Wildlife managers confirm rare sighting of gray wolf at Grand Canyon

Date: 24-Nov-14
Country: USA
Author: Laura Zuckerman

Wildlife managers confirm rare sighting of gray wolf at Grand Canyon
File Photo

A canine spotted in and around the north rim of the Grand Canyon has been confirmed to be the first western gray wolf at the national park in Arizona since the last one was killed there in the 1940s, U.S. wildlife managers said on Friday.

Last month a park visitor captured photographs of the animal wearing what was believed to be a radio collar. Wildlife advocates suspected it was a wolf that wandered south from the Northern Rockies.

Benjamin Tuggle, Southwest Regional Director for the U.S. Fish and Wildlife Service, said testing of scat from the animal revealed it was a Rocky Mountain gray wolf like the ones that have established a foothold in Idaho, Montana and Wyoming after being reintroduced to Yellowstone National Park in the 1990s.


"The DNA results indicate this wolf traveled at least 450 miles from an area in the northern Rocky Mountains to northern Arizona," Tuggle said in a statement, adding that it was a female.

A wolf trekking hundreds of miles across rugged mountains is not unheard of. An Oregon gray wolf gained fame in recent years roaming in and out of California in search of a mate, and has sired at least two pups in the first known wolf breeding in the Cascade Mountain Range in Oregon since the 1940s.
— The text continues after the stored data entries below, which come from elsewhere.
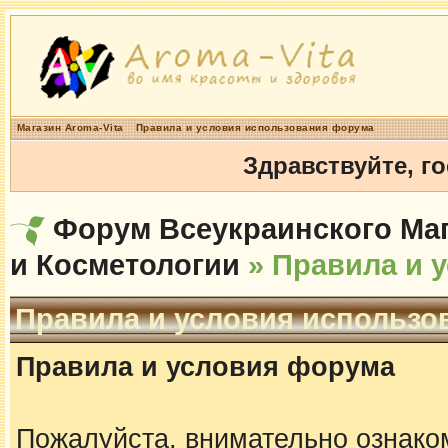
Магазин Aroma-Vita
Правила и условия использования форума
Здравствуйте, г
Форум Всеукраинского Маг
и Косметологии
» Правила и 
Правила и условия использо
Правила и условия форума
Пожалуйста, внимательно ознако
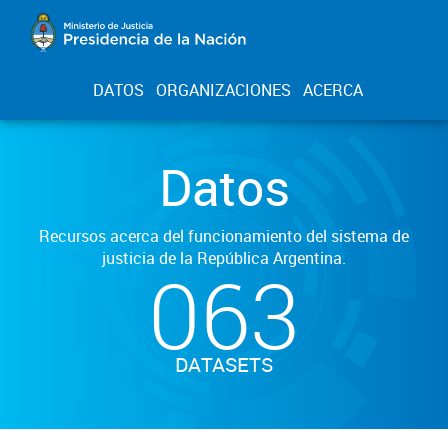
DATOS
ORGANIZACIONES
ACERCA
Datos
Recursos acerca del funcionamiento del sistema de
justicia de la República Argentina.
063
DATASETS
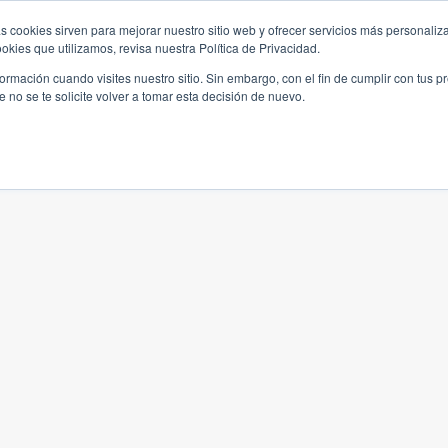
s cookies sirven para mejorar nuestro sitio web y ofrecer servicios más personaliza
kies que utilizamos, revisa nuestra Política de Privacidad.
rmación cuando visites nuestro sitio. Sin embargo, con el fin de cumplir con tus 
no se te solicite volver a tomar esta decisión de nuevo.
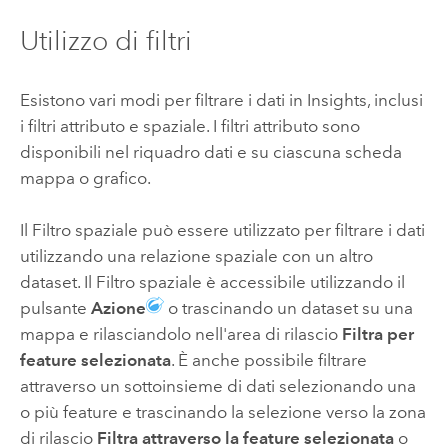
Utilizzo di filtri
Esistono vari modi per filtrare i dati in
Insights
, inclusi
i filtri attributo e spaziale. I filtri attributo sono
disponibili nel riquadro dati e su ciascuna scheda
mappa o grafico.
Il Filtro spaziale può essere utilizzato per filtrare i dati
utilizzando una relazione spaziale con un altro
dataset. Il Filtro spaziale è accessibile utilizzando il
pulsante
Azione
o trascinando un dataset su una
mappa e rilasciandolo nell'area di rilascio
Filtra per
feature selezionata
. È anche possibile filtrare
attraverso un sottoinsieme di dati selezionando una
o più feature e trascinando la selezione verso la zona
di rilascio
Filtra attraverso la feature selezionata
o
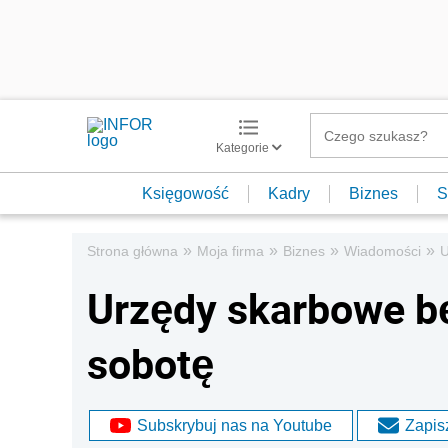
Kategorie
Księgowość
Kadry
Biznes
S
»
»
»
»
Strona główna
Moja firma
Biznes
Wiadomości
U
Urzędy skarbowe bę
sobotę
Subskrybuj nas na Youtube
Zapisz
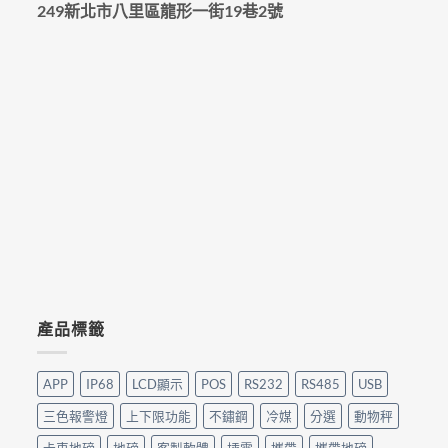
249新北市八里區龍形一街19巷2號
產品標籤
APP
IP68
LCD顯示
POS
RS232
RS485
USB
三色報警燈
上下限功能
不鏽鋼
冷媒
分選
動物秤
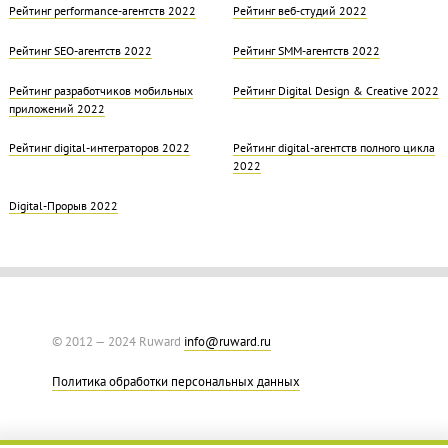
Рейтинг performance-агентств 2022
Рейтинг веб-студий 2022
Рейтинг SEO-агентств 2022
Рейтинг SMM-агентств 2022
Рейтинг разработчиков мобильных
Рейтинг Digital Design & Creative 2022
приложений 2022
Рейтинг digital-интеграторов 2022
Рейтинг digital-агентств полного цикла
2022
Digital-Прорыв 2022
© 2012 — 2024 Ruward
info@ruward.ru
Политика обработки персональных данных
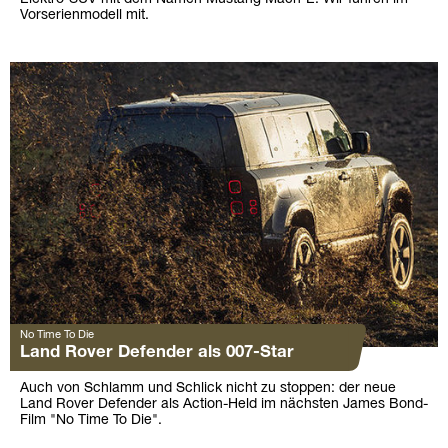
Vorserienmodell mit.
No Time To Die
Land Rover Defender als 007-Star
Auch von Schlamm und Schlick nicht zu stoppen: der neue
Land Rover Defender als Action-Held im nächsten James Bond-
Film "No Time To Die".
Testing ruled out that the animal sighted at the Grand Canyon was a wolf-dog hybrid or a subspecies known as the Mexican gray wolf. That imperiled creature inhabits southeastern Arizona and western New Mexico, hundreds of miles in the opposite direction from the Grand Canyon, and is smaller and more coyote-like in appearance than the western gray wolf.

Federal wildlife officials were alerted to the possible wolf sighting by conservation groups such as the Center for Biological Diversity, which feared the animal might be shot when it wandered from the park, where hunting is prohibited, into an adjacent national forest.

Wolves in Arizona are protected under the U.S. Endangered Species Act, meaning it is illegal to harm or kill them, but hunters mistaking them for coyotes have shot and killed similarly protected wolves found in Colorado and Utah.

The Fish and Wildlife Service has received a special permit to capture the Grand Canyon wolf for testing and to possibly glean data from the inactive radio collar.